Best approach to depth streaming via existing codec
- by Kevin
I'm working on a development system (and game) intended for games set mostly in static third-person views. We produce our scenery by CG and photographic techniques. Our background art is rendered off-line by a production-grade renderer.
To allow the runtime imagery to properly interact with the background art, I wrote a program to convert from depth output by Mental Ray into a texture, and a pixel shader to draw a quad such that the Z data comes from the texture.
This technique is working out very well, but now we've decided that some of the camera angle changes between scenes should be animated. The animation itself is straightforward to produce from our CG models. We intend to encode it to some HD video codec such as H.264.
The problem is that in order to maintain our runtime imagery on the screen, the depth buffer will need to be loaded for each video frame. Due to the bandwidth, the video's depth data will need to be compressed efficiently.
I've looked into methods for performing temporal compression of depth info and found an interesting research paper here:
http://web4.cs.ucl.ac.uk/staff/j.kautz/publications/depth-streaming.pdf
The method establishes a mapping between 16-bit depth values and YCbCr values. The mapping is tuned to the properties of existing video codecs in order to maximize precision of the decoded depths after the YCbCr has undergone video compression. It allows an existing, unmodified video codec to be used on the backend.
I'm looking at how to pull this off with the least possible work. (This design change was unplanned.) Our game engine itself is native C++, presently for Win32 and DirectX, although we've worked hard to keep platform dependence segregated because we intend other ports.
We don't have motion video facilities in the engine yet but will ultimately need that anyway for cinematics. I was planning on using some off-the-shelf motion video solution we can plug into our engine, and haven't chosen one yet. This new added requirement makes selecting one harder since, among other things, we'll now need to bypass colourspace conversion on one of the streams, and also will need to be playing two streams simultaneously in lockstep, on top of in some cases audio on one of them (for the cinematics).

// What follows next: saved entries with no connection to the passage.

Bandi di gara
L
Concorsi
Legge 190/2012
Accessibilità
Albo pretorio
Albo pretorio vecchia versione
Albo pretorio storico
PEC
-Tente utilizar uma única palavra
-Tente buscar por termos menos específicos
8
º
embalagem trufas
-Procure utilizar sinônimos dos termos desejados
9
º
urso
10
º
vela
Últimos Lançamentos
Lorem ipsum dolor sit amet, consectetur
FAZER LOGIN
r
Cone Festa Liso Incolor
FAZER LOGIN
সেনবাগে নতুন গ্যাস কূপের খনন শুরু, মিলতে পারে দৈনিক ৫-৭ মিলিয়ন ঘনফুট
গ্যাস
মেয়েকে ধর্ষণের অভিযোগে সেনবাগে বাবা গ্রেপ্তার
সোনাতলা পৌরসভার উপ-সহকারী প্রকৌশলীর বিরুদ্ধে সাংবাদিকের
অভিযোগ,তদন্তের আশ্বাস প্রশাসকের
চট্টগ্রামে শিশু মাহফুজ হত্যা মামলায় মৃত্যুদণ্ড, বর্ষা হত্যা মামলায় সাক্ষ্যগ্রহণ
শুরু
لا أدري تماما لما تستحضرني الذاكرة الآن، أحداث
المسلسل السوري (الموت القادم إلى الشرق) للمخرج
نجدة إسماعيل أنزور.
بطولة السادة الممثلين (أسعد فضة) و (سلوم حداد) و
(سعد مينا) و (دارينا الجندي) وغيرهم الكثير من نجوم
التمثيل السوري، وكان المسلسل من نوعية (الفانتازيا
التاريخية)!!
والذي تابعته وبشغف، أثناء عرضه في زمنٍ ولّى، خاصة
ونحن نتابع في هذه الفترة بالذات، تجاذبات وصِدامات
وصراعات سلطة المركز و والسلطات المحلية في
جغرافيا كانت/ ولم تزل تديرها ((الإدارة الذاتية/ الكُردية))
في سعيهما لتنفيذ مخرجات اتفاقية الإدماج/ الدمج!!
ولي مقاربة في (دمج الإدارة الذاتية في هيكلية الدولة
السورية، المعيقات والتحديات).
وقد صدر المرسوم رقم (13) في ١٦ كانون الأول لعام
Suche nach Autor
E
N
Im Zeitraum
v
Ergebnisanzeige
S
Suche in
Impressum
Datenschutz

I'm also wondering if it's possible (or even useful) to do the conversion from YCbCr to depth in a pixel shader, or if it's better to just do it in CPU and separately load the resulting depth values into a locked tex. The conversion unfortunately does involve branching logic per-pixel. (There are more naive mappings that don't need branching, but they produce inferior results.) It could be reduced to a table lookup but the table would be 32MB.
Programming is second-nature to me but I'm not that experienced with pix shaders and have zero knowledge of off-the-shelf video solutions.
I'd therefore be interested in advice from others who may have dealt more with depth streaming, pixel shaders, and/or off-the-shelf codecs, regarding how feasible the proposed application is and what off-the-shelf video systems out there would best get along with this usage case.